In our Otology/Audiology clinic, we see quite a few cases of SSCD, which is characterized by a dehiscence of bone across the superior semicircular canal. SSCD results in a presentation of vertigo, a pseudoconductive hearing loss, and a perception of internal sounds being abnormally loud (autophony). This autophony is due to the dehiscence, which creates a “third window” into the labyrinth, establishing an atypical pathway for bone-conducted sound into the vestibular system and cochlea. As a result, bone-conducted sounds are heard at a lower sound pressure level than in a typical ear. The severity of symptoms varies from severe vertigo and autophony to milder symptoms.

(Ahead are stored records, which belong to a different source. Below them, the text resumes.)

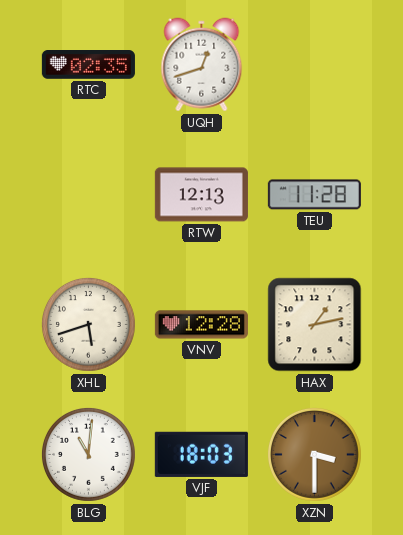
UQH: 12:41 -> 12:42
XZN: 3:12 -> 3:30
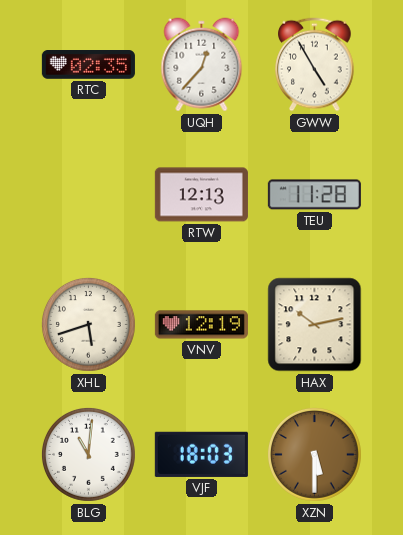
UQH: 12:42 -> 12:37
GWW: none -> 4:55
VNV: 12:28 -> 12:19
HAX: 1:13 -> 10:13
XZN: 3:30 -> 5:30
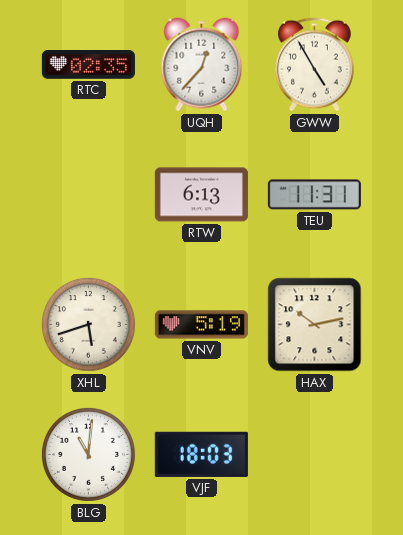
RTW: 12:13 -> 6:13
TEU: 11:28 -> 11:31
VNV: 12:19 -> 5:19
XZN: 5:30 -> none
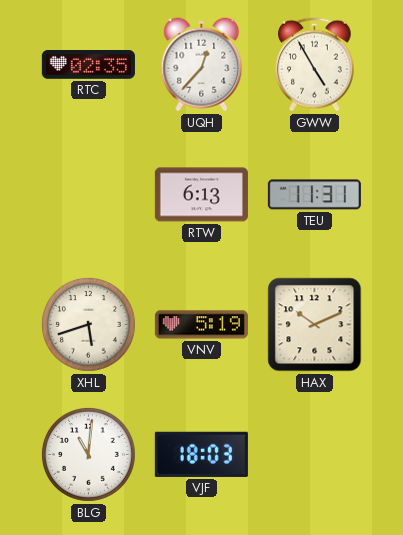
HAX: 10:13 -> 10:11
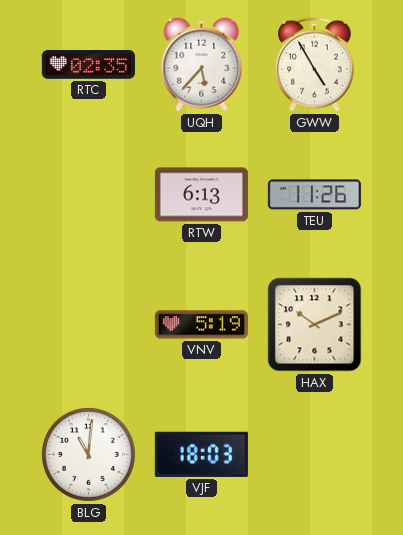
UQH: 12:37 -> 5:37
TEU: 11:31 -> 11:26
XHL: 5:42 -> none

While there are very successful surgical options for repairing this, we also have patients who prefer not to have surgical intervention. Vertigo is sometimes managed by vestibular rehabilitation therapy for these patients, but there is no established intervention for autophony. Jerry elected not to have surgery but remained bothered by his autophony. He was sent to Audiology to evaluate ways to manage this.
On discussion with one of my otology colleagues, we came up with a theory of masking autophony. If abnormally low thresholds cause the autophony for bone-conducted sound, perhaps we could use masking noise delivered through air or bone conduction to increase the patient’s hearing thresholds artificially. Jerry was interested in trying out this theory, so we fit him with both a hearing aid with a multi-channel broadband noise masker and a pair of bone conduction headphones paired to a smartphone playing pink noise. To program the masker in the hearing aid, we asked Jerry to produce the speech sounds that were most bothersome to him and added masking noise at the frequencies which matched the F1 formants for those phonemes. Both the masking in the hearing aid and the broadband masker of the bone conduction headphones effectively reduced Jerry’s perception of his own voice and his eyes moving. Ultimately, Jerry decided that the bone conduction headphones were too conspicuous for daily use and purchased a hearing aid for his left ear with a masker turned on.
This case required us to develop a theory of auditory perception and then find available tools to change the patient’s perception. Because of the success, we are now working on a pilot study of this technique for other patients with SSCD, which we hope to blossom into a formal clinical trial. Exploring existing technology in a new way is a core tenet of effective and efficient medical research practices that audiologists should consider when needed.
As the most knowledgeable and qualified hearing care providers, audiologists are in a unique position to push the boundaries of clinical practice. Don’t be afraid to think creatively - adventurous clinical problem solving can provide patients with the best access to hearing.